- REQUEST 1: In the entries from the first one through the line that contains "VZY: 9:20 -> 8:23", substitute "SNX" for "SNU" and reproduce those lines with everything else unchanged.

- SELECTED TEXT:
>>>>

Question

A wooden wheel of radius R is made of two semicircular parts(see figure). The two parts are field together by a ring made of a metal strip of cross-sectional area S and length L. L is slightly less than $2\pi R$. To fit the ring on the wheel, it is heated so that its temperature rises by $\Delta T$ and it just steps over the wheel. As it cools down to surrounding temperature, it presses the semicircular parts together. If the coefficient of linear expansion of the metal is $\alpha$ and its Young's modulus is U, the force that one part of the wheel applies on the other part is?

• A. $SY\alpha \Delta T$
• B. $\pi SY\alpha \Delta T$
• C. $2SY\alpha \Delta T$
• D. $2\pi SY\alpha \Delta T$

Answer 1

The correct option is A $SY\alpha \Delta T$

Radius $=R$

Cross-sectional area $=S$

Length $=L$

Temperature change $=△T$

$Y$ is Young's Modulus

Coefficient of Linear expansion $=\alpha$

Now, for the force that one part of the wheel applies on the other part is,

$Y=\frac{Stress}{Strain}=\frac{Fl}{A△l}\left(1\right)strain=\frac{△l}{l}=\alpha △T$

Putting values in equation $\left(1\right)$

$Y=\frac{F}{S\alpha △T}F=SY\alpha △T$

From here, force is given.

<<<<

- REQUEST 2: List every quantity that the solution to the wheel-and-ring problem defines before it works out the force.

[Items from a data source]
>>>>

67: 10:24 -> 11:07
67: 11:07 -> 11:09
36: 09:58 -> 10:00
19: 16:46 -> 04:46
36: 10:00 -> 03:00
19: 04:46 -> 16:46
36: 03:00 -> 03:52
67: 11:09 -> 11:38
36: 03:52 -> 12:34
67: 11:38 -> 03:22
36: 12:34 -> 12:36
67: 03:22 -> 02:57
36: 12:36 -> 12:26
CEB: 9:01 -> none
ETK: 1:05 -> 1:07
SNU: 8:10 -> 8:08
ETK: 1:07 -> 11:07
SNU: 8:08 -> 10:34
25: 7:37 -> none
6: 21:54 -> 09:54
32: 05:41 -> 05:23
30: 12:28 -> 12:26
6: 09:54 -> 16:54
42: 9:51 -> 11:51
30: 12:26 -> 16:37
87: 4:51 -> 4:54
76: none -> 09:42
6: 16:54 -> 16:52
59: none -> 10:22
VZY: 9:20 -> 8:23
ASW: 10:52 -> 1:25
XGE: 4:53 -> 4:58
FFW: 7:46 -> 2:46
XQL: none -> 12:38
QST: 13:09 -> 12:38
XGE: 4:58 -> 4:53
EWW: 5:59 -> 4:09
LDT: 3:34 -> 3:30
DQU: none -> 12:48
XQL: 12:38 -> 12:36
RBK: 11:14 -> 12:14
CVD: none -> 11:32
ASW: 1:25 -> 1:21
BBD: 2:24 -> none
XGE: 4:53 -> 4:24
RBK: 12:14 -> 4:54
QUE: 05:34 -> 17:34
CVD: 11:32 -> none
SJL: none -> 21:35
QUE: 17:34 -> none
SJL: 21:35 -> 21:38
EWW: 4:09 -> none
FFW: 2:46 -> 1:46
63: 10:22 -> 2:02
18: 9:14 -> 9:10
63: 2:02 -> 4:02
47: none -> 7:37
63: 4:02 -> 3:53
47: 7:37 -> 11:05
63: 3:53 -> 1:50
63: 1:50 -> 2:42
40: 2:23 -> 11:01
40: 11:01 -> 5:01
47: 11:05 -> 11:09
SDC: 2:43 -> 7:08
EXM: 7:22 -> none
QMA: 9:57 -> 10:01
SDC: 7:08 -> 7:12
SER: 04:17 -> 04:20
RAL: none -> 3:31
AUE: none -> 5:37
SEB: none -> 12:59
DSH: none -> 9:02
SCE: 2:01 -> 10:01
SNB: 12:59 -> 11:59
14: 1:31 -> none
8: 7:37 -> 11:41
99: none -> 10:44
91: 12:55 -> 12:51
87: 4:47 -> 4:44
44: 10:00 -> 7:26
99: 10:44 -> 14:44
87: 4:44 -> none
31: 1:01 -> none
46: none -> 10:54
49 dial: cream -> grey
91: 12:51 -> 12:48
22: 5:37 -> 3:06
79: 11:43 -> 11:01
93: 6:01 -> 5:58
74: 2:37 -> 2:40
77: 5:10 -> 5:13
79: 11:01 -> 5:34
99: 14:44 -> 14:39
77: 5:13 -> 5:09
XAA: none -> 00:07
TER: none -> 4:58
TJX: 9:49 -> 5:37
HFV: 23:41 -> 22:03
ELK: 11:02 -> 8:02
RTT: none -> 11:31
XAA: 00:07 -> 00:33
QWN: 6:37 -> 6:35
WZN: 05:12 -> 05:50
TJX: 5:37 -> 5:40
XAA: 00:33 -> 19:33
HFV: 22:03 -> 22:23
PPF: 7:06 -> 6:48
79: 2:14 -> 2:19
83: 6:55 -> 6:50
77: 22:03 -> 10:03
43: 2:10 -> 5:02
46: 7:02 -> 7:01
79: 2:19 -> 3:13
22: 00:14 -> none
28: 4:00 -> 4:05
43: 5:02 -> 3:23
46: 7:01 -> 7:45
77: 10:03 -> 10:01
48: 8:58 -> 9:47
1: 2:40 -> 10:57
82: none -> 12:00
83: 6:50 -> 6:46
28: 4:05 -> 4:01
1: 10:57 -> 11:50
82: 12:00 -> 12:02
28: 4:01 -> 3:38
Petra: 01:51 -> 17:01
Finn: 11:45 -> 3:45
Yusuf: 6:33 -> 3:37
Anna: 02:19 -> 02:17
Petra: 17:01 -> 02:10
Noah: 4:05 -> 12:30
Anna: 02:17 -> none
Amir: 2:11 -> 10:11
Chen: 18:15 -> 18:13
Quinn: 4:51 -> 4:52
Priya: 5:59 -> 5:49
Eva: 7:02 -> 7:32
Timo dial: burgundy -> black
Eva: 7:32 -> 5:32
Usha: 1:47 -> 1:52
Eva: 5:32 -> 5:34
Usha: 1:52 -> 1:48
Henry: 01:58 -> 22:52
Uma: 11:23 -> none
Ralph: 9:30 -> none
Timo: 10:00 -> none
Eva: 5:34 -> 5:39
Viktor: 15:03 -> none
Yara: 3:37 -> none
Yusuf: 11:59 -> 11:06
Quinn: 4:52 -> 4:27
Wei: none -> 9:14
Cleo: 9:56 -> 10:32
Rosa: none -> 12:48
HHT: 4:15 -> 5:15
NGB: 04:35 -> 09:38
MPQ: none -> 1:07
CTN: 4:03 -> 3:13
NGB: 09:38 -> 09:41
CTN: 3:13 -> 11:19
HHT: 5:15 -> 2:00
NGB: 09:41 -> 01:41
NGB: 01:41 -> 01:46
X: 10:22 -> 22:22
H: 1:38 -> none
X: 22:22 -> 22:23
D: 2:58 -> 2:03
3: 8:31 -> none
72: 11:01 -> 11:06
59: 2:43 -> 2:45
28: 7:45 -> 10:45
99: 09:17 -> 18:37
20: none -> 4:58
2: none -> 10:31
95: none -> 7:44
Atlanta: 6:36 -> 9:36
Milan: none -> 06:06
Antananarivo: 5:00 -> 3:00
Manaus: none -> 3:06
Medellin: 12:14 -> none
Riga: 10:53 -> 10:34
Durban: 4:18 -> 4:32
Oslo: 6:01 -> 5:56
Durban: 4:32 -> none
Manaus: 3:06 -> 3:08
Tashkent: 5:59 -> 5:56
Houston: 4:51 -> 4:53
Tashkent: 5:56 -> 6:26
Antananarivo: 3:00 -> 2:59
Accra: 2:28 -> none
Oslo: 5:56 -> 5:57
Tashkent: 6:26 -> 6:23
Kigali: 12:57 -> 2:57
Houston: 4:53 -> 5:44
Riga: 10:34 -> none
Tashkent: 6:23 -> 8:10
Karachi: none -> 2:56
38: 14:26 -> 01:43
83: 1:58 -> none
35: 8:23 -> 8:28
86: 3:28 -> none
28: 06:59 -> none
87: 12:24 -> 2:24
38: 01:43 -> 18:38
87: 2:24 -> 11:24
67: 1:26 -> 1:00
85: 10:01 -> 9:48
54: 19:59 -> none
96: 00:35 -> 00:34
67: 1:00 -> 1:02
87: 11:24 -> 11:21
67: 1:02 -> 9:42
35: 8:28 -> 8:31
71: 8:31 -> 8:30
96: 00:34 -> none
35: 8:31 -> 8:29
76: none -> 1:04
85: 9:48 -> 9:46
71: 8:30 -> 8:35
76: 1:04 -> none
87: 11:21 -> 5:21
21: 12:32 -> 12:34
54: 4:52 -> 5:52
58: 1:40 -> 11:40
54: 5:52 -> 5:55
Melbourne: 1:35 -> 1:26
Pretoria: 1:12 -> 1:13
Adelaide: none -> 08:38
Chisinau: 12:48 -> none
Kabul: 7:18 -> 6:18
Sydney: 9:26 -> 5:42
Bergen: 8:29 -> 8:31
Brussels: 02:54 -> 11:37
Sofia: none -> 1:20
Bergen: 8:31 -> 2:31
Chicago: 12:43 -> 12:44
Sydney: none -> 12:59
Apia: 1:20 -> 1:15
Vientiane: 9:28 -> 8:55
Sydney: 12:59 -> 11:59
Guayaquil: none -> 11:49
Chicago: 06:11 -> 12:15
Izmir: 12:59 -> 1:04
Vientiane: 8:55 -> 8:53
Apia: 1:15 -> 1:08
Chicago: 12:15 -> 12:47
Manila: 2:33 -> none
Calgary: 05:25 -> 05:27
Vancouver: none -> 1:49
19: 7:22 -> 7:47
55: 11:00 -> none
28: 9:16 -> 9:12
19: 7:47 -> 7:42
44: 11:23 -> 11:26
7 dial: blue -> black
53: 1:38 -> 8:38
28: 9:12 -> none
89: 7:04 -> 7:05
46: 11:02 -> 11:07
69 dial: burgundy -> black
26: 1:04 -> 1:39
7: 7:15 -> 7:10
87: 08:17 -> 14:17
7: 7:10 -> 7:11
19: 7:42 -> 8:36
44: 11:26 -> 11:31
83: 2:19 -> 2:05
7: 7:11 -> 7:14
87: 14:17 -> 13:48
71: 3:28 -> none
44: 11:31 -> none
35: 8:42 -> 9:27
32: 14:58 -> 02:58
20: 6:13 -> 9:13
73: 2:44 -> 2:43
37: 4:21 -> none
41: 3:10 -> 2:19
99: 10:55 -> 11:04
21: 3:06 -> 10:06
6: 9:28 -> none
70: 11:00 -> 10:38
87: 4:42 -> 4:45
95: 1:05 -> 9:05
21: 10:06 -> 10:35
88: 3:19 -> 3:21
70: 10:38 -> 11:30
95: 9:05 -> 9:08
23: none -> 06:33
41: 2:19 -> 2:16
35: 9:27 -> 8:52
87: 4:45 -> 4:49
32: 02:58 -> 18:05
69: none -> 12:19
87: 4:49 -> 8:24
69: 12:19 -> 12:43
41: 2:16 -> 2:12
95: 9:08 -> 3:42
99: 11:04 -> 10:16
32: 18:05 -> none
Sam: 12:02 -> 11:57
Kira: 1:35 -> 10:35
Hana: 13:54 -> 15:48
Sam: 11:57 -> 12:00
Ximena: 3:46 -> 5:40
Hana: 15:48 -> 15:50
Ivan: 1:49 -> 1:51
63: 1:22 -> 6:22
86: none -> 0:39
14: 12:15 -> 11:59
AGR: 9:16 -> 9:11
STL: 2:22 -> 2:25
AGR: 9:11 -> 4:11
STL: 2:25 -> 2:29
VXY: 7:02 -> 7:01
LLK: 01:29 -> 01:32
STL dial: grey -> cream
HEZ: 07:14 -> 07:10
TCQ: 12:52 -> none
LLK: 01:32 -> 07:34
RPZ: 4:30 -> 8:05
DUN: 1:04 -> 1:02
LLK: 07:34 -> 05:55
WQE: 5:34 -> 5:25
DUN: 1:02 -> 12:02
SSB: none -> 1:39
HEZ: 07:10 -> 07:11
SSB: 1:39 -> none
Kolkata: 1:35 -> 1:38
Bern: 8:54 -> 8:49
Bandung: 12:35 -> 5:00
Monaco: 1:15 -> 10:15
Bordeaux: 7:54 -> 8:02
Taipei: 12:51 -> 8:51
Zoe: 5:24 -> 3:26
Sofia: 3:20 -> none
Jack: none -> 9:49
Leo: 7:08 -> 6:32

<<<<

- TASK OUTPUT 1:
67: 10:24 -> 11:07
67: 11:07 -> 11:09
36: 09:58 -> 10:00
19: 16:46 -> 04:46
36: 10:00 -> 03:00
19: 04:46 -> 16:46
36: 03:00 -> 03:52
67: 11:09 -> 11:38
36: 03:52 -> 12:34
67: 11:38 -> 03:22
36: 12:34 -> 12:36
67: 03:22 -> 02:57
36: 12:36 -> 12:26
CEB: 9:01 -> none
ETK: 1:05 -> 1:07
SNX: 8:10 -> 8:08
ETK: 1:07 -> 11:07
SNX: 8:08 -> 10:34
25: 7:37 -> none
6: 21:54 -> 09:54
32: 05:41 -> 05:23
30: 12:28 -> 12:26
6: 09:54 -> 16:54
42: 9:51 -> 11:51
30: 12:26 -> 16:37
87: 4:51 -> 4:54
76: none -> 09:42
6: 16:54 -> 16:52
59: none -> 10:22
VZY: 9:20 -> 8:23

- TASK OUTPUT 2:
- Radius (R)
- Cross-sectional area (S)
- Length (L)
- Temperature change (△T)
- Young's Modulus (Y)
- Coefficient of Linear expansion (α)